Il y a 99 ans, l’Université du Texas reçut son premier chèque de 516,63 dollars de la part d’un groupe pétrolier. Son Etat lui avait accordé un vaste territoire de 2,1 millions d’hectares. Ceux qui veulent le prospecter pour en tirer du pétrole doivent lui payer des redevances. Avec le boom pétrolier, l’argent de l’or noir est devenu une source de revenu importante pour l’université. Contrairement à certaines universités de la côte Est, celle du Texas a réaffirmé qu’il n’était pas question de renoncer aux énergies fossiles. Son « fonds souverain universitaire », chargé de contribuer au budget de l’université bénéficie de ces rentrées d’argent régulières. Elles sont investies sur les marchés. Une partie de la manne pétrolière sert aussi aux investissements de l’université du Texas qui gère 8 universités de l’Etat dont la principale est celle d’Austin.

Prise de risque

Harvard ne dispose pas de ces liquidités supplémentaires et ses investissements souffrent dans le contexte actuel. L’année dernière son fonds était très exposé au capital investissement et aux hedge funds pour les deux tiers de ses capitaux, et 14 % sur les actions. Les classes d’actifs défensives (immobilier, obligations indexées sur l’inflation, liquidités) dans le contexte actuel ne représentaient que 17 % de ses encours. A moins que le fonds ait très bien anticipé la crise, il a dû subir une chute significative de ces capitaux cette année. Pour son exercice de 2021 (juin 2020-juin 2021), il avait connu l’une de ses meilleures années avec une performance de 34 %. Il avait toutefois averti dans son rapport annuel qu’il lui serait extrêmement difficile de réitérer cet exploit. L’année dernière le fonds Harvard avait contribué à hauteur de 39 % (2 milliards de dollars) au budget de l’Université , deux fois plus que les étudiants (17 %).

Spectre de 2008

Les grandes universités de la côte Est suivent le modèle de Yale, qui a lancé un fonds dès 1985. Celui-ci place la majorité de ses capitaux dans des actifs alternatifs aux actions et obligations comme l’immobilier, le capital investissement, les hedge funds … Cette prise de risque élevée (illiquidité des investissements) génère des frais importants – commissions des gérants choisis, coût de la sélection et du suivi des fonds – et une grande complexité. Certaines universités investissent dans les fonds de leurs anciens étudiants . Ces 20 dernières années, c’est l’Université de Pennsylvanie qui a connu la plus forte croissance des capitaux de son fonds (365 %) devant Yale à égalité avec Brown (209 %), selon le classement de « Edsmart ». Harvard est en 7e position et a plus que doublé ses capitaux en 20 ans. Son fonds avait plongé de 27,3 % à cause de la grande crise financière de 2008.

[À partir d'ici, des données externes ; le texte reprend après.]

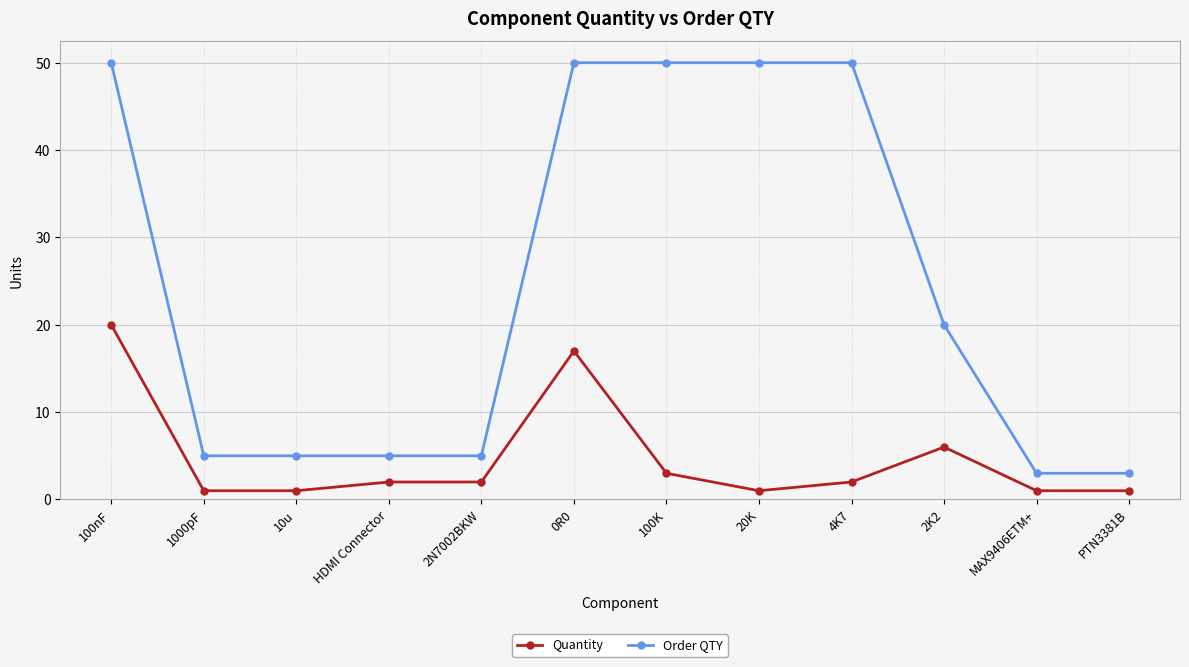

What is the total value across all series at 1000pF?

6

Fonds souverains américains

Les Etats-Unis ne disposent pas de fonds souverain à l’échelon fédéral mais une vingtaine d’Etats (Alaska, Texas, Wyoming, Alabama…) ont lancé leurs fonds, alimentés par les ressources naturelles (pétrole, gaz…). Ces fonds pétroliers étatiques sont le plus souvent nés dans les années 1970 – Nouveau-Mexique, Wyoming, Alaska, Montana -, au moment des chocs pétroliers et de la prise de conscience de la nécessité de se libérer de la dépendance énergétique. Leur taille est très variée. Ils ont une politique d’investissement plutôt prudente (obligations d’Etat), conservatrice car très encadrée par la législation. La manne des fonds américains est hors de portée de l’Etat fédéral.